Problem description:
Return the rows word for word, from the start through the line containing "ventas@exportperusac.com", including that line. Leave the pictures out of your answer.

Record excerpts:
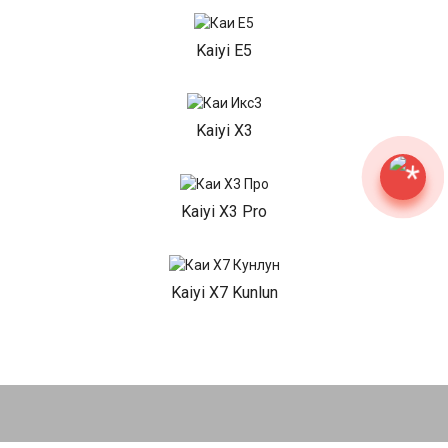
Kaiyi E5
Kaiyi X3
Kaiyi X3 Pro
Kaiyi X7 Kunlun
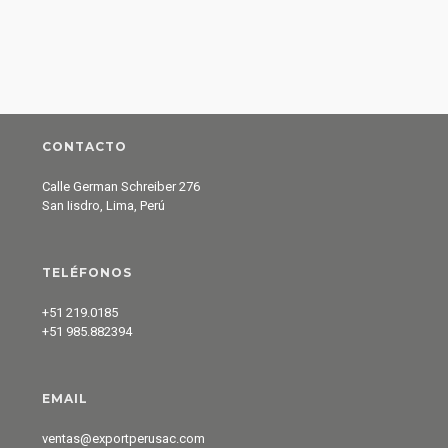
CONTACTO
Calle German Schreiber 276
San Iisdro, Lima, Perú
TELÉFONOS
+51 219.0185
+51 985.882394
EMAIL
ventas@exportperusac.com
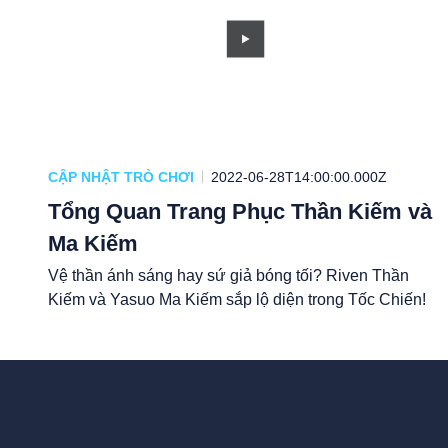
CẬP NHẬT TRÒ CHƠI
2022-06-28T14:00:00.000Z
Tổng Quan Trang Phục Thần Kiếm và
Ma Kiếm
Vệ thần ánh sáng hay sứ giả bóng tối? Riven Thần
Kiếm và Yasuo Ma Kiếm sắp lộ diện trong Tốc Chiến!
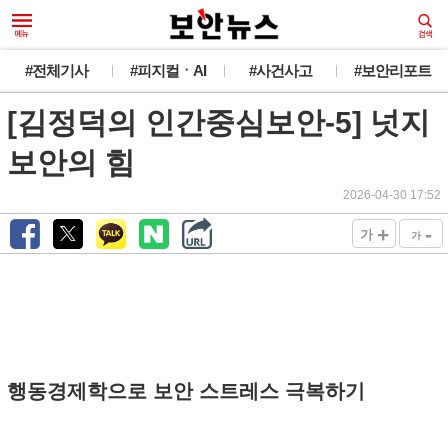
#전체기사
#피지컬ㆍAI
#사건사고
#보안리포트
[김정덕의 인간중심보안-5] 넛지
보안의 힘
2026-04-30 17:52
+
-
가
가
행동경제학으로 보안 스트레스 극복하기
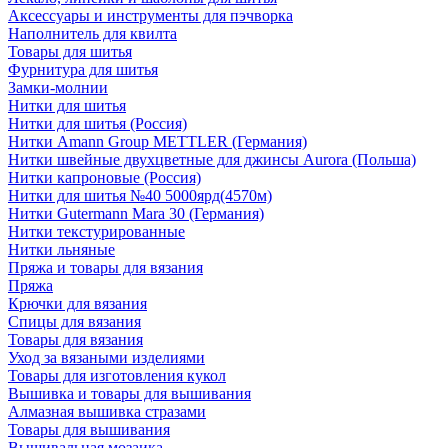
Аксессуары и инструменты для пэчворка
Наполнитель для квилта
Товары для шитья
Фурнитура для шитья
Замки-молнии
Нитки для шитья
Нитки для шитья (Россия)
Нитки Amann Group METTLER (Германия)
Нитки швейные двухцветные для джинсы Aurora (Польша)
Нитки капроновые (Россия)
Нитки для шитья №40 5000ярд(4570м)
Нитки Gutermann Mara 30 (Германия)
Нитки текстурированные
Нитки льняные
Пряжа и товары для вязания
Пряжа
Крючки для вязания
Спицы для вязания
Товары для вязания
Уход за вязаными изделиями
Товары для изготовления кукол
Вышивка и товары для вышивания
Алмазная вышивка стразами
Товары для вышивания
Вышивальная мозаика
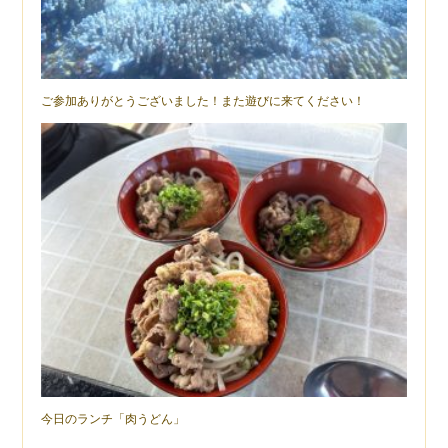
ご参加ありがとうございました！また遊びに来てください！
今日のランチ「肉うどん」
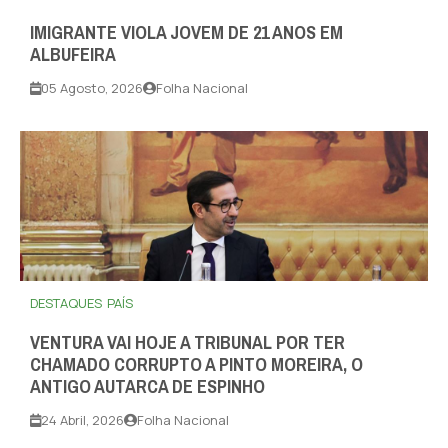
IMIGRANTE VIOLA JOVEM DE 21 ANOS EM
ALBUFEIRA
05 Agosto, 2026
Folha Nacional
DESTAQUES
PAÍS
VENTURA VAI HOJE A TRIBUNAL POR TER
CHAMADO CORRUPTO A PINTO MOREIRA, O
ANTIGO AUTARCA DE ESPINHO
24 Abril, 2026
Folha Nacional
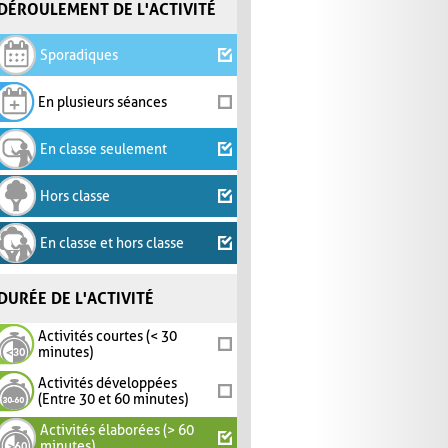
DÉROULEMENT DE L'ACTIVITÉ
Sporadiques
En plusieurs séances
En classe seulement
Hors classe
En classe et hors classe
DURÉE DE L'ACTIVITÉ
Activités courtes (< 30
minutes)
Activités développées
(Entre 30 et 60 minutes)
Activités élaborées (> 60
minutes)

Response to this exercise:
Kaiyi E5
Kaiyi X3
Kaiyi X3 Pro
Kaiyi X7 Kunlun
CONTACTO
Calle German Schreiber 276
San Iisdro, Lima, Perú
TELÉFONOS
+51 219.0185
+51 985.882394
EMAIL
ventas@exportperusac.com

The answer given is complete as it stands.